PROVIDED RECORDS:
+ + + + +

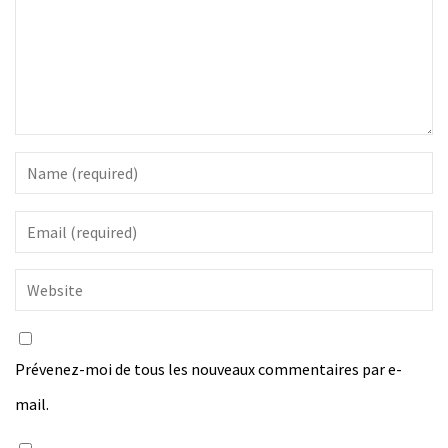
Prévenez-moi de tous les nouveaux commentaires par e-
mail.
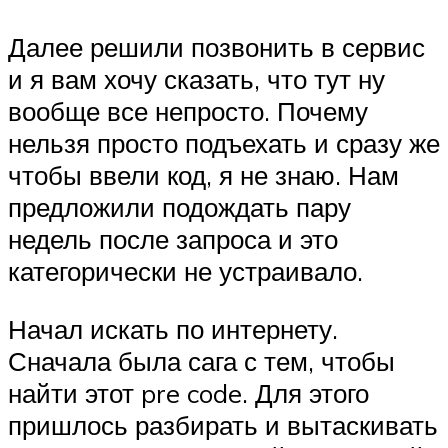
Далее решили позвонить в сервис
и я вам хочу сказать, что тут ну
вообще все непросто. Почему
нельзя просто подъехать и сразу же
чтобы ввели код, я не знаю. Нам
предложили подождать пару
недель после запроса и это
категорически не устраивало.
Начал искать по интернету.
Сначала была сага с тем, чтобы
найти этот pre code. Для этого
пришлось разбирать и вытаскивать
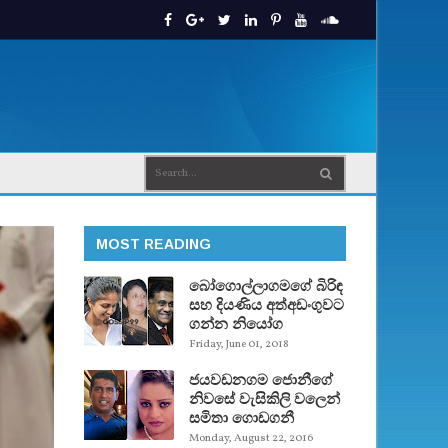
MOST READING
බෝගොල්ලාගමගේ බිරිඳ
සහ දියණිය අත්අඩංගුවට
ගන්න නියෝග
Friday, June 01, 2018
ජයවඩනගම ජොනීගේ
නිවසේ වැසිකිලි වලෙන්
සමිතා ගොඩගනී
Monday, August 22, 2016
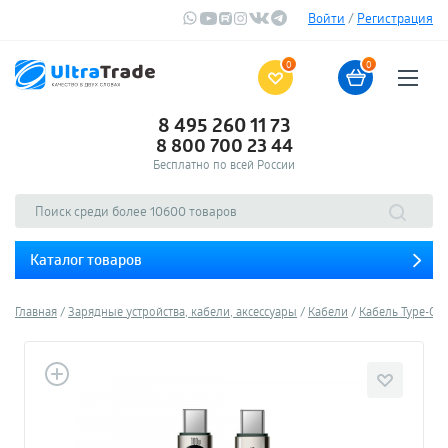
Войти
/
Регистрация
0
0
8 495 260 11 73
8 800 700 23 44
Бесплатно по всей России
Каталог товаров
Главная
Зарядные устройства, кабели, аксессуары
Кабели
Кабель Type-C - 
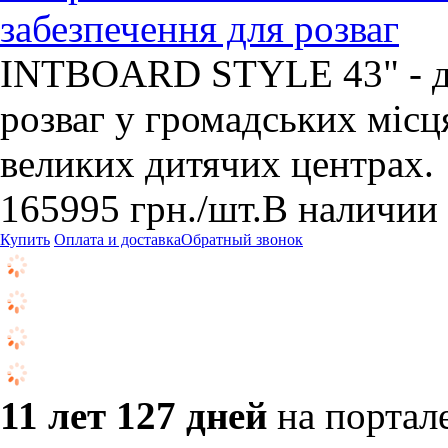
забезпечення для розваг
INTBOARD STYLE 43" - дл
розваг у громадських місц
великих дитячих центрах.
165995
грн.
/шт.
В наличии
Купить
Оплата и доставка
Обратный звонок
11 лет 127 дней
на портал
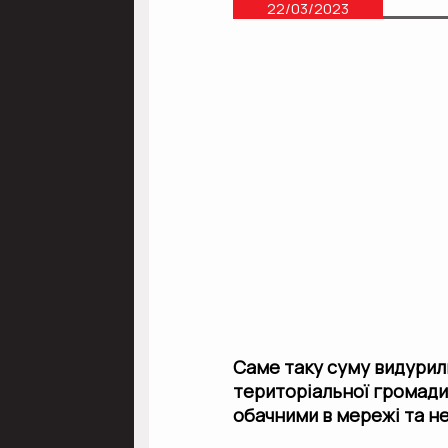
22/03/2023
Саме таку суму видурил
територіальної громади
обачними в мережі та н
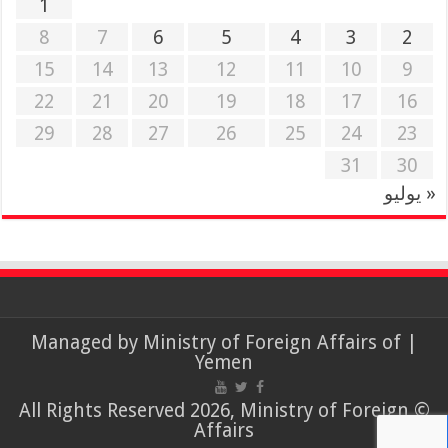
1
8
7
6
5
4
3
2
15
14
13
12
11
10
9
22
21
20
19
18
17
16
29
28
27
26
25
24
23
31
30
« يوليو
Ministry of Foreign Affairs of
| Managed by
Yemen
© All Rights Reserved 2026, Ministry of Foreign
Affairs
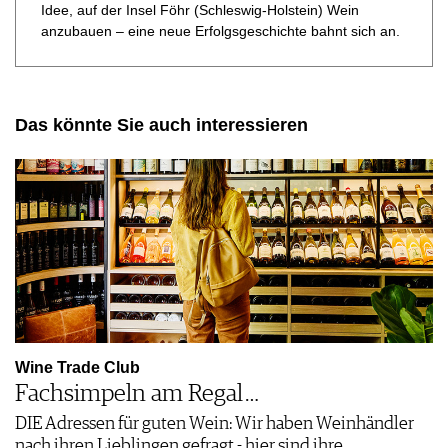
Idee, auf der Insel Föhr (Schleswig-Holstein) Wein
anzubauen – eine neue Erfolgsgeschichte bahnt sich an.
Das könnte Sie auch interessieren
Wine Trade Club
Fachsimpeln am Regal …
DIE Adressen für guten Wein: Wir haben Weinhändler
nach ihren Lieblingen gefragt - hier sind ihre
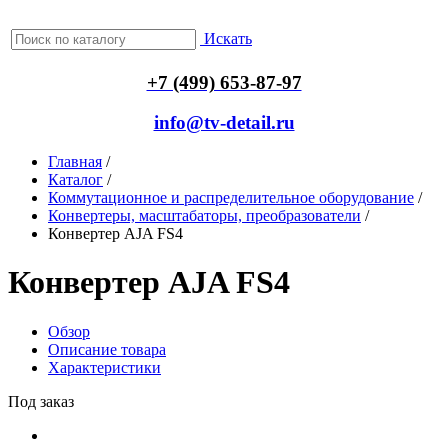
Искать
+7 (499) 653-87-97
info@tv-detail.ru
Главная
/
Каталог
/
Коммутационное и распределительное оборудование
/
Конвертеры, масштабаторы, преобразователи
/
Конвертер AJA FS4
Конвертер AJA FS4
Обзор
Описание товара
Характеристики
Под заказ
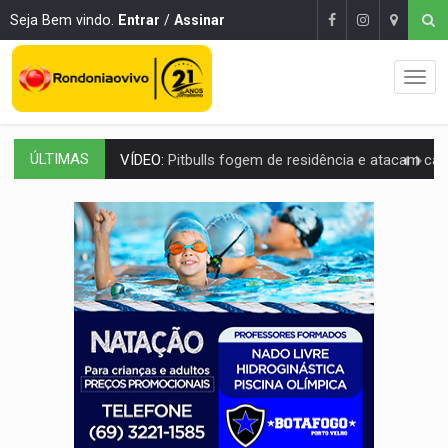
Seja Bem vindo.
Entrar
/
Assinar
ÚLTIMAS
VÍDEO:
Pitbulls fogem de residência e atacam casal de idosos 
AÇÃO CONJUNTA:
Forças policiais apreendem cerca de 1kg de our
PF ESTÁ APURANDO:
Flávio Bolsonaro escolhe Alfredo Gaspar como vice, alvo de d
NO CENTRO:
Colisão entre ônibus e carro provoca lentidão
ELEIÇÕES 2026:
Candidato a deputado estadual declara carros por R$ 25 e casas
VÍDEO:
Motocicletas batem de frente e duas pessoas ficam ferid
BATALHA DO JK:
Grande Final do Duelo Estadual de MC's acontece nest
NA BR-364:
Identificado motociclista que morreu após bater de frent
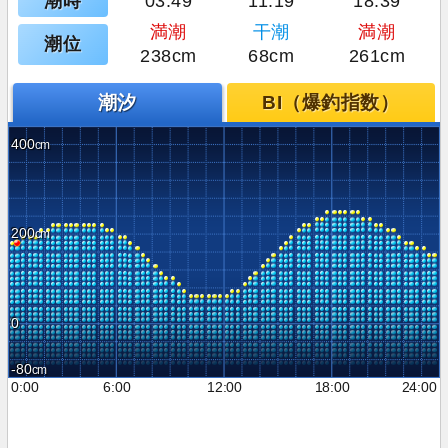
潮時
03:49
11:19
18:39
満潮
干潮
満潮
潮位
238cm
68cm
261cm
潮汐
BI（爆釣指数）
400
200
0
-80
0:00
6:00
12:00
18:00
24:00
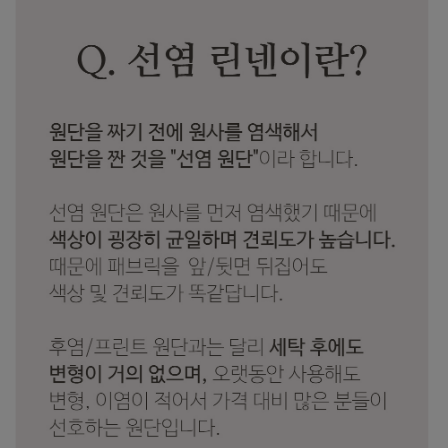
수 있어요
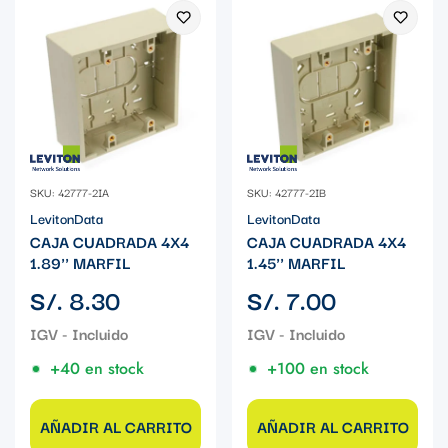
SKU: 42777-2IA
SKU: 42777-2IB
LevitonData
LevitonData
CAJA CUADRADA 4X4
CAJA CUADRADA 4X4
1.89'' MARFIL
1.45'' MARFIL
Precio
Precio
S/. 8.30
S/. 7.00
regular
regular
+40 en stock
+100 en stock
AÑADIR AL CARRITO
AÑADIR AL CARRITO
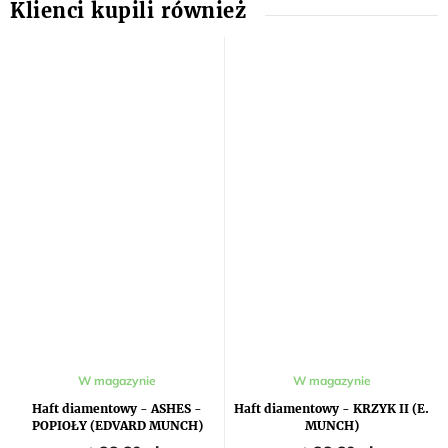
Średnia
W magazynie
W magazynie
ocena
produktu
Haft diamentowy - ASHES -
Haft diamentowy - KRZYK II (E.
wynosi
POPIOŁY (EDVARD MUNCH)
MUNCH)
5,0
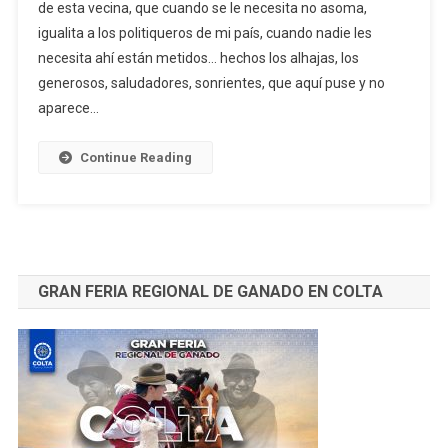
de esta vecina, que cuando se le necesita no asoma,
LOS
igualita a los politiqueros de mi país, cuando nadie les
VECINOS
2019
necesita ahí están metidos… hechos los alhajas, los
*
generosos, saludadores, sonrientes, que aquí puse y no
aparece…
Continue Reading
GRAN FERIA REGIONAL DE GANADO EN COLTA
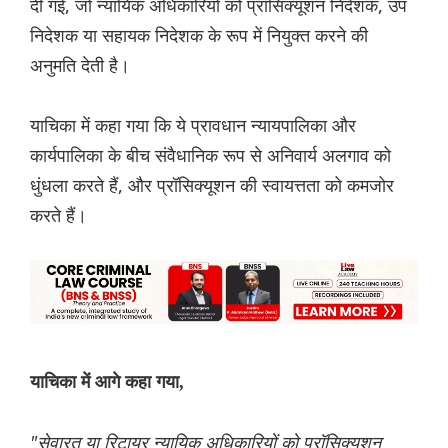
दी गई, जो न्यायिक अधिकारियों को प्रॉसिक्यूशन निदेशक, उप
निदेशक या सहायक निदेशक के रूप में नियुक्त करने की
अनुमति देती है।
याचिका में कहा गया कि ये प्रावधान न्यायपालिका और
कार्यपालिका के बीच संवैधानिक रूप से अनिवार्य अलगाव को
धुंधला करते हैं, और प्रॉसिक्यूशन की स्वायत्तता को कमजोर
करते हैं।
याचिका में आगे कहा गया,
"सेवारत या रिटायर न्यायिक अधिकारियों को प्रॉसिक्यूशन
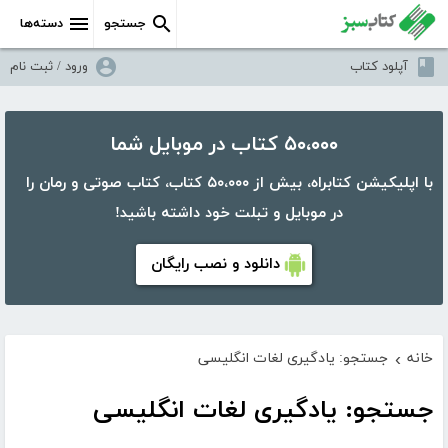
جستجو
دسته‌ها
آپلود کتاب
ورود / ثبت نام
۵۰،۰۰۰ کتاب در موبایل شما
با اپلیکیشن کتابراه، بیش از ۵۰،۰۰۰ کتاب، کتاب صوتی و رمان را
در موبایل و تبلت خود داشته باشید!
دانلود و نصب رایگان
خانه
جستجو: یادگیری لغات انگلیسی
›
جستجو: یادگیری لغات انگلیسی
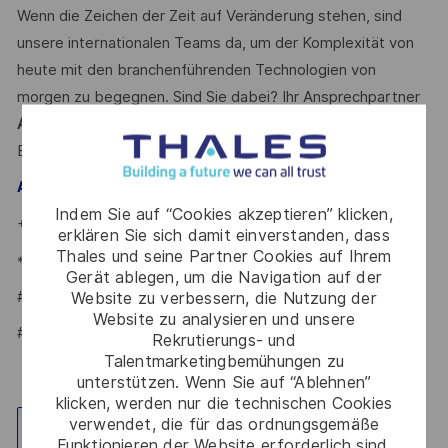
Wenn die Zeichen der Zeit auf Veränderung stehen, sind
unsere internationalen Teams da, um der Komplexität von
heute mit den branchenführenden Technologien von
morgen zu begegnen. Sind Sie dabei? Ihr Ansprechpartner
Andre Fuhrmann
freut sich schon auf Ihre Online-
Bewerbung.
– Talent Acquisition Partner
Andre Fuhrmann
Indem Sie auf “Cookies akzeptieren” klicken,
+49 7156 / 302 - 22002
erklären Sie sich damit einverstanden, dass
Thales und seine Partner Cookies auf Ihrem
*Human Intelligence
Gerät ablegen, um die Navigation auf der
#LI-AF1
Website zu verbessern, die Nutzung der
Website zu analysieren und unsere
#LI-HYBRID
Rekrutierungs- und
Talentmarketingbemühungen zu
unterstützen. Wenn Sie auf “Ablehnen”
klicken, werden nur die technischen Cookies
verwendet, die für das ordnungsgemäße
Standort erkunden
Funktionieren der Website erforderlich sind,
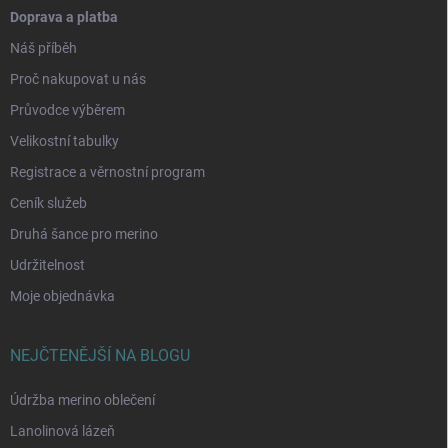
Doprava a platba
Náš příběh
Proč nakupovat u nás
Průvodce výběrem
Velikostní tabulky
Registrace a věrnostní program
Ceník služeb
Druhá šance pro merino
Udržitelnost
Moje objednávka
NEJČTENĚJŠÍ NA BLOGU
Údržba merino oblečení
Lanolinová lázeň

+ + + + +

JOB: Render everything in the records from the line containing "забезпечення для розваг" down to the line containing "обачними в мережі та н" as a Markdown table with columns No. and Line, one row per line, skipping blank lines and leaving out the pictures.

SOLUTION TO THIS TASK:
| No. | Line |
|---|---|
| 1 | забезпечення для розваг |
| 2 | INTBOARD STYLE 43" - дл |
| 3 | розваг у громадських місц |
| 4 | великих дитячих центрах. |
| 5 | 165995 |
| 6 | грн. |
| 7 | /шт. |
| 8 | В наличии |
| 9 | Купить |
| 10 | Оплата и доставка |
| 11 | Обратный звонок |
| 12 | 11 лет 127 дней |
| 13 | на портал |
| 14 | 22/03/2023 |
| 15 | Саме таку суму видурил |
| 16 | територіальної громади |
| 17 | обачними в мережі та н |